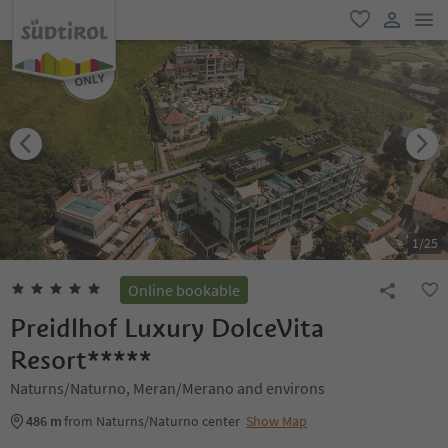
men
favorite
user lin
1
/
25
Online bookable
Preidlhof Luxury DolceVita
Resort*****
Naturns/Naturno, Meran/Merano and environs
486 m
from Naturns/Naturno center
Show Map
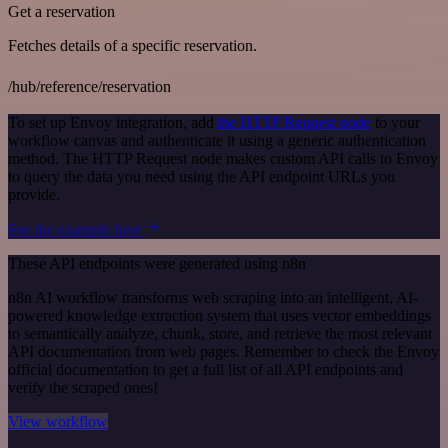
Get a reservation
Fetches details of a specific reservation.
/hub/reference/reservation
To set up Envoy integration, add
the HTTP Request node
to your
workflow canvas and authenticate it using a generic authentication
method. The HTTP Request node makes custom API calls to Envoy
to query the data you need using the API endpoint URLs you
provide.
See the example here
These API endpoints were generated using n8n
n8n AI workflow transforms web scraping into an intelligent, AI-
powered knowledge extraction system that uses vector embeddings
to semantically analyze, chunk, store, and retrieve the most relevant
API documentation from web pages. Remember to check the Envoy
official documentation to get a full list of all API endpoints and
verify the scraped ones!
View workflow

...

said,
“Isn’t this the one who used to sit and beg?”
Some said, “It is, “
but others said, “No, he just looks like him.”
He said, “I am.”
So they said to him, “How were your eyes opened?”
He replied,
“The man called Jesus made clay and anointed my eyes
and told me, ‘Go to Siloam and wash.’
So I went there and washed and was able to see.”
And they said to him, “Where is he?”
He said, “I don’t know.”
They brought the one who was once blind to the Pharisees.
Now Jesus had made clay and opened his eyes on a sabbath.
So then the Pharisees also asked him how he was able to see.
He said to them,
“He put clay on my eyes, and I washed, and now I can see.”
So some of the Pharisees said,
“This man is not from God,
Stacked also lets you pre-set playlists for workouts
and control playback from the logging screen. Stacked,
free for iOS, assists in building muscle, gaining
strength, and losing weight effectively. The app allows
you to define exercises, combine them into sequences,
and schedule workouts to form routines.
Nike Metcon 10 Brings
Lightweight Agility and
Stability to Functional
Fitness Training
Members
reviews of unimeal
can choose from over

● Work instruction: Look above for the line with "Stability to Functional" and the line with "can choose from over". Retype those two lines and every line between them exactly, adding nothing.

● Solution to the problem:
Stability to Functional
Fitness Training
Members
reviews of unimeal
can choose from over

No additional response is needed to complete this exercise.